In simplest terms, this means museum patrons now can look up information on the museum’s collection on a new computer terminal when they visit there.
Hughes also devised a means to photograph, and then index and tag, old issues of the Fort Frances Times so that if a patron wants to search for information on a particular event, they’ll be able to search for—and find—the relevant newspaper articles.
Hughes said he was able to digitally archive every issue of the Times from 1898 to 1961—a Herculean task made feasible thanks to a set-up comprised of a vacuum table, an overhead digital camera connected to a computer, a guidance system using lasers, and an arrays of lights, which were set up in a back room on the main floor of the museum.
“I think it was successful, fruitful—it does what it is supposed to do,” he noted.
“It lets me make the one tedious part of the process as efficient as possible and automate everything that I can possibly automate,” Hughes added.
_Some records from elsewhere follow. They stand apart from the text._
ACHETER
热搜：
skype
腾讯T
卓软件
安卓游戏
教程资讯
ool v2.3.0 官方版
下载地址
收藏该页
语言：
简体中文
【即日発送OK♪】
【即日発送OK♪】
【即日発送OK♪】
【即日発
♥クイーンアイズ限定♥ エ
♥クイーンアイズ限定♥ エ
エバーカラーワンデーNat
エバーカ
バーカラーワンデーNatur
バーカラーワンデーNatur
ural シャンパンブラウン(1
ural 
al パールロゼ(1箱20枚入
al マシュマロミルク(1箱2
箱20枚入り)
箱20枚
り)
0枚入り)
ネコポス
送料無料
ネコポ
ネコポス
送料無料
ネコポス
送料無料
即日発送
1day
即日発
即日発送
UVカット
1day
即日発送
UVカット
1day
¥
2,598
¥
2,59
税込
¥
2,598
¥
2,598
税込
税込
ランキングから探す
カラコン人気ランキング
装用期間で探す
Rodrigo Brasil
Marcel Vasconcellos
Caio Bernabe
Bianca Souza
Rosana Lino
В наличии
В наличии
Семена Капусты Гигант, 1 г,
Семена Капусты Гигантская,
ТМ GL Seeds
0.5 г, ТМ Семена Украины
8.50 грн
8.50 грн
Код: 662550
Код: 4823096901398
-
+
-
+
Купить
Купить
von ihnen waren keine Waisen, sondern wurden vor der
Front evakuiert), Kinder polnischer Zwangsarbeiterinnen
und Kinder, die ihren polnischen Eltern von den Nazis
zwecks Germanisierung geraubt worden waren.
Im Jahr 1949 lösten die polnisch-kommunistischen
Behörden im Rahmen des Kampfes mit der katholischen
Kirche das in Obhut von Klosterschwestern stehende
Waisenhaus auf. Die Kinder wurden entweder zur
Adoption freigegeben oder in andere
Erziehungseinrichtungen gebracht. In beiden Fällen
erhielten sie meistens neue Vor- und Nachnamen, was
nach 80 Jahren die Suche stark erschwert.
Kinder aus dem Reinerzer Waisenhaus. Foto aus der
“Yes, it took a long time to set that up but I think it’s worth it.”
Although Hughes’ contract with the museum has ended, he is working at the Fort France Public Library Technology Centre and, when possible in his free time, will be able to train volunteers who want to learn how to continue the newspaper archiving process.
“We’re still looking for volunteers,” he noted. “It probably would be limited to the hours of operation of the museum at this point.
“I’ll be here to train and instruct, and if there’s issues, I’ll have limited support capabilities for that,” he later added.
There remains more than 50 years’ worth of issues to archive, but all those years probably won’t have to be photographed since the Times has its own digital versions of papers starting with 1995.
Hughes noted the Daily Bulletin also has to be archived, which will prove a larger project than the Times, considering it is a daily—not a weekly—and thus comprises many more issues.
The newspaper archiving project, meanwhile, is “easily extensible to all local or regional papers,” Hughes stressed.
He added that provided the museum has the funding, and provided it actually is staffed to allow it, the project will be a priority for years to come.
Museum curator Sherry George said the digital archives are a much-welcome, easy-to-use resource.
“It is very good,” she remarked. “It is a time-saver for anybody doing research—for the public or for exhibits here.
“We don’t have to get those papers out and start looking manually,” George noted. “We can put something into the search engine and it pops up.
“It’s going to save time here exponentially.
“And, of course, it saves the newspapers,” she added. “They were pretty brittle, and when Jeremy opened up a lot of the boxes, there was pieces flying everywhere.
“It’s nice that we won’t have to pull those old ones out anymore.”
George also stressed it would be terrific to have volunteers to help archive newspapers.
“We really would like to get it all done,” she remarked.
To volunteer to archive newspapers, or get more information, drop by the museum or call 274-7891.
The archiving project was funded through a provincial grant, with a contribution from the town.
The new public computer terminal was purchased with money patrons donated to the museum.